Another theme we must investigate is mental health. Children growing up in absent-father homes have higher levels of depression, which can lead to being prescribed medication. There is legal medication that has “homicidal tendencies” as a side effect. Many of the perpetrators of mass killings were on psychotropic drugs. Yet, that is not a conversation or consequence that is being explored with the fallout from the diminished role of the father in the household. That said, there are other themes that need to be explored with the fallout. However, with the given information, the next question becomes: what led to the fallout?
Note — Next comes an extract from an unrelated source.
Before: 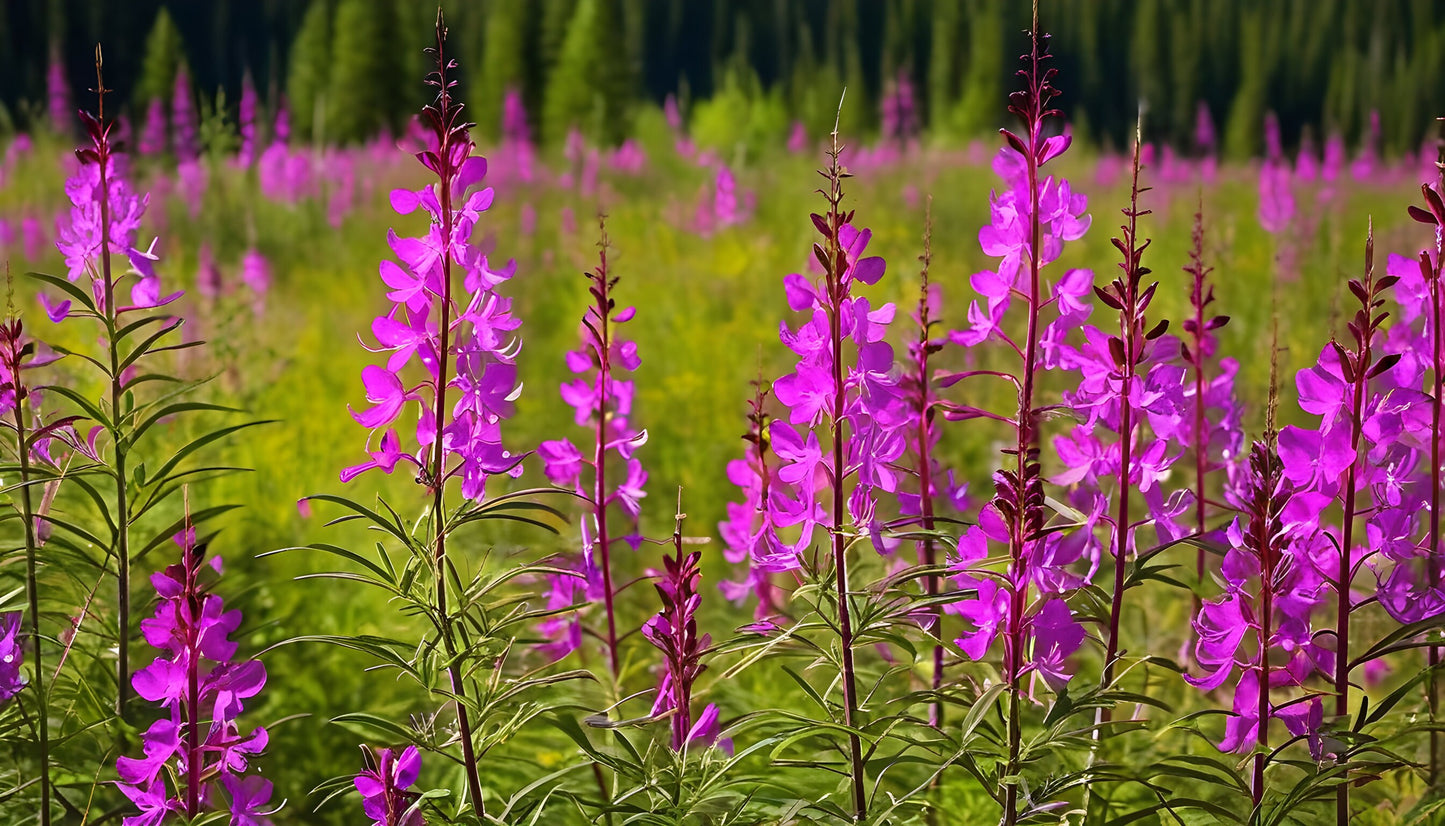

This is where this gets subjective, because it depends on your worldview. However, another theme that was mainstream in the era when students could have a firearm in a vehicle on campus was reliance on Christianity as the guide to morality, compounded with natural law. As society became more secular, morality became more relative and more hostile towards natural law. When Americans began to diminish the importance of God’s role in the home, this transcended into the deconstruction of the nuclear family, because it was this structure that pushed for having the mother and father home when raising minors. This religious influence emphasized the role of the father in raising his family. The Black community was the guinea pig, but it has caught up with other racial groups in America, hence the increase in occurrences of mass killings in suburban America. This can be a clue as to the main symptom of mass killings. Religious influence can create a culture that values life, regardless of the gun restrictions (or lack of restrictions) an area may have. And there can be legislation to embolden those with that religious influence to protect against evil, although it would become irrelevant if God and natural law were welcomed back, starting in the home. Americans cannot rely on the government to fix this issue. Americans must look within themselves and wonder if we have created this culture. There is a reason the first Commandment of the Ten is, “Do not have any other gods before me.”